* _ABOUT THIS TASK_: Sum up the message below in two sentences.

* _STUDY TEXT_:
From mboxrd@z Thu Jan  1 00:00:00 1970
From: Bill Davidsen <davidsen@tmr.com>
Subject: Re: some ?? re failed disk and resyncing of array
Date: Sun, 01 Feb 2009 14:41:37 -0500
Message-ID: <4985FAF1.2090208@tmr.com>
References: <1233389816.28363.1297740563@webmail.messagingengine.com> <49842A1E.1090105@dgreaves.com> <1233403388.29916.1297756217@webmail.messagingengine.com>
Mime-Version: 1.0
Content-Type: text/plain; charset=ISO-8859-1; format=flowed
Content-Transfer-Encoding: 7bit
Return-path: <linux-raid-owner@vger.kernel.org>
In-Reply-To: <1233403388.29916.1297756217@webmail.messagingengine.com>
Sender: linux-raid-owner@vger.kernel.org
To: whollygoat@letterboxes.org
Cc: linux-raid@vger.kernel.org, David Greaves <david@dgreaves.com>
List-Id: linux-raid.ids

whollygoat@letterboxes.org wrote:
> On Sat, 31 Jan 2009 10:38:22 +0000, "David Greaves" <david@dgreaves.com>
> said:
>   
>> whollygoat@letterboxes.org wrote:
>>     
>>> On a boot a couple of days ago, mdadm failed a disk and
>>> started resyncing to spare (raid5, 6 drives, 5 active, 1
>>> spare).  smartctl -H <disk> returned info (can't remember
>>> the exact text) that made me suspect the drive was
>>> fine, but the data connection was bad.  Sure enough the
>>> data cable was damaged.  Replaced the cable and smartctl
>>> sees the disk just fine and reports no errors.

* _INFORMATION_:
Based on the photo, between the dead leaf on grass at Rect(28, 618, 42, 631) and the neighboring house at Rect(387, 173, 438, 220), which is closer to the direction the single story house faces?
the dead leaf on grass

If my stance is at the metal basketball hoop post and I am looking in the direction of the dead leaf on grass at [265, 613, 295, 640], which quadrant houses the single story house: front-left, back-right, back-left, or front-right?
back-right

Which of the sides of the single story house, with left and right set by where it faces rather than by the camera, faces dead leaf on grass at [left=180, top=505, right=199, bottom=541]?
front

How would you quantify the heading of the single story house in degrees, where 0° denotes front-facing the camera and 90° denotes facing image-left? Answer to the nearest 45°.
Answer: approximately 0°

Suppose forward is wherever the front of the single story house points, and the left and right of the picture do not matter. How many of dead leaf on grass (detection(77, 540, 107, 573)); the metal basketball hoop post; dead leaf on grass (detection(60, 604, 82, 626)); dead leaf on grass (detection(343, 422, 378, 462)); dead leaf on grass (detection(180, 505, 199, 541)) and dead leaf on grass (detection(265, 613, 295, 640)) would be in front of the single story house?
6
--
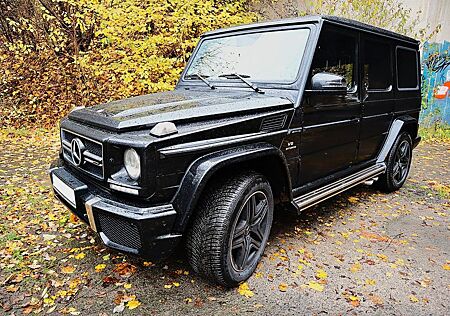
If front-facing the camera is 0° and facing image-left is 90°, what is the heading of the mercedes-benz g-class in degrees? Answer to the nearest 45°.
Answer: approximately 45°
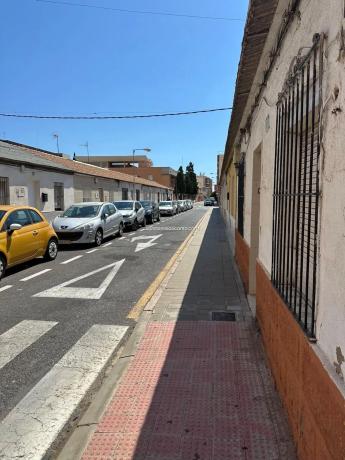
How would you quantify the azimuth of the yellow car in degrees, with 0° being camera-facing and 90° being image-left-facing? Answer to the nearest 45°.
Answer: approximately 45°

* _WRITTEN RESPONSE_: In a reply to the linux-raid list, a quoted post says that on a boot a couple of days earlier, mdadm failed a disk in a six-drive RAID5 array (five active, one spare) and began resyncing to the spare. Output from smartctl -H suggested the drive was fine but the data connection was bad, and after the damaged data cable was replaced, smartctl saw the disk and reported no errors.